The Pir or Sufi Saint in Pakistani Islam

Author: 
Ewing, Katherine Pratt
Year: 
1980

     This study examines the place of the pir in Pakistani Islam in order to discover the range of meanings associated with this concept. It focuses on the problems individual Pakistani Muslims see themselves facing and on how many Pakistani Muslims think pirs can solve these problems. . . . People in various positions in society understand and define their central concerns in different ways, and their ideas of what a pir is and what he can do vary accordingly. Nevertheless, examination of a range of beliefs and practices, from those of fundamentalist reforms to those of unorthodox beggars who reject Islamic law completely, suggests that the authority of the pir which is revealed in the pattern of interaction between pirs and their followers may form a paradigm for relations that is shared by most Pakistanis."
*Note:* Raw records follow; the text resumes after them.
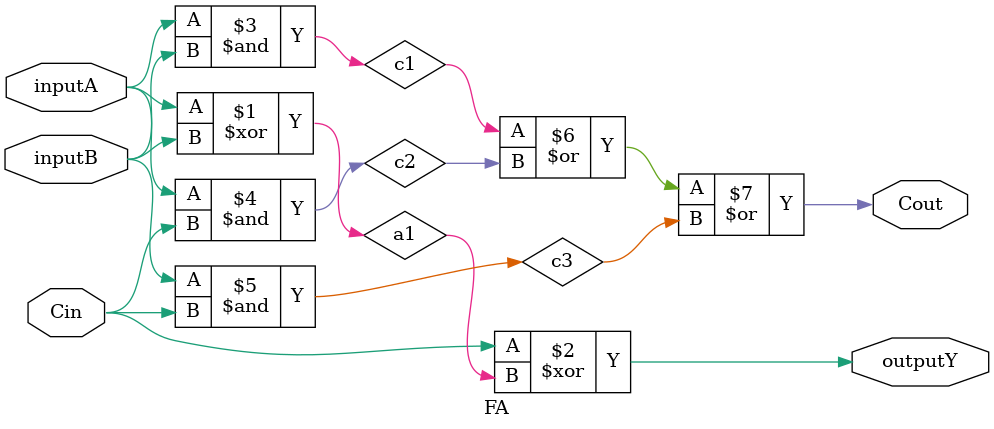
<source format=v>
module FA(inputA, inputB, outputY, Cin, Cout);

 input inputA;
 input inputB;
 input Cin;
 output Cout;
 output outputY;

 wire c1, c2, c3, a1;

 xor g1(a1, inputA, inputB);
 xor g2(outputY, Cin, a1);
 and g3(c1, inputA,inputB);
 and g4(c2, inputA, Cin);
 and g5(c3, inputB, Cin);
 or  g6(Cout, c1, c2, c3);

endmodule  

 
</source>
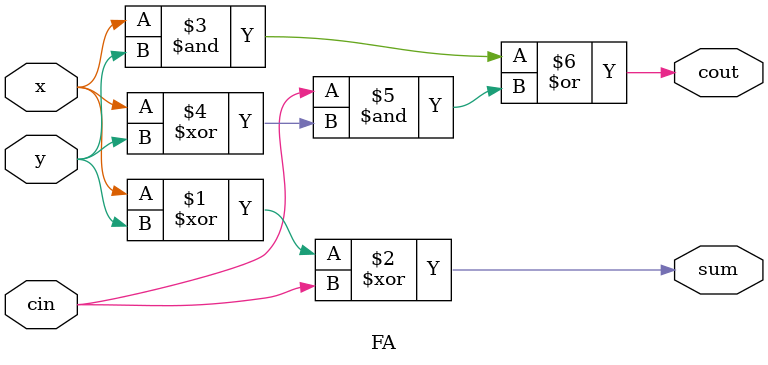
<source format=v>
module FA_4Bit (
    input [3:0] x,
    input [3:0] y,
    output [4:0] sum
);
    // for internal cin cout
    wire [2:0] cinout;

    FA add [3:0] (
        .x(x),
        .y(y),
        .cin({cinout,1'b0}),
        .cout({sum[4],cinout}),
        .sum(sum[3:0])
    );

    // Or just do this
    // Carry out is automatically added to MSB 
    // assign sum = x + y;
endmodule

module FA (
    input x, y, cin,
    output cout, sum
);
    assign sum = x ^ y ^ cin;
    assign cout = (x & y) | cin & (x ^ y);
endmodule
</source>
     I briefly summarize the history of sufism. This summary is intended to provide background on the development of a cosmology in which the pir holds a central place as a channel of authority in a spiritual hierarchy with God at its apex. . . . I am particularly concerned here with the emergence in the sufi tradition of a distinction between an 'inner' circle of disciples and an 'outer' circle of lay followers." The next three chapters "discuss various aspects of the personal relationship of the pir with his followers. The focus is on the importance of the pir in everyday life: how the pir mediates family relationships and even the inner states and emotions of the individual in his capacities as spiritual guide and curer. The examination of the pir's relationships with his followers reveals concepts of person and of authority relationships between persons that exist in both the structure of religious symbols and in everyday patterns of behavior." Topics discussed here include "the significance of the pir for the 'outer' circle of lay followers in Pakistan"; "the ways in which the pir treats those followers who come to him with complaints of illness"; and "the use of dreams in the relationship of pirs and their followers." Next, "I examine some of the variations in the significance of the pir for those in different social positions, considering the kinds of authority and power these actors attribute to themselves and to others." The following chapter "deals with variation in the significance of the pir from a rather different perspective. I consider here variations in the beliefs and actions of pirs and their inner circle of disciples." "Finally, . . . I examine some of the conscious efforts that have been made in Pakistan to create new patterns of authority and new responsibilities for the individual. Each of these efforts involves a redefinition or rejection of the pir as a symbol of authority." This includes "a survey of several religious reform movements that have been influential in the Punjab in the recent past" as well as an examination of "government efforts to change the traditional system of pirs and shrines."
     The fieldwork on which this study is based was conducted primarily in Lahore, the major city of Pakistani Punjab, from November 1975 through April 1977.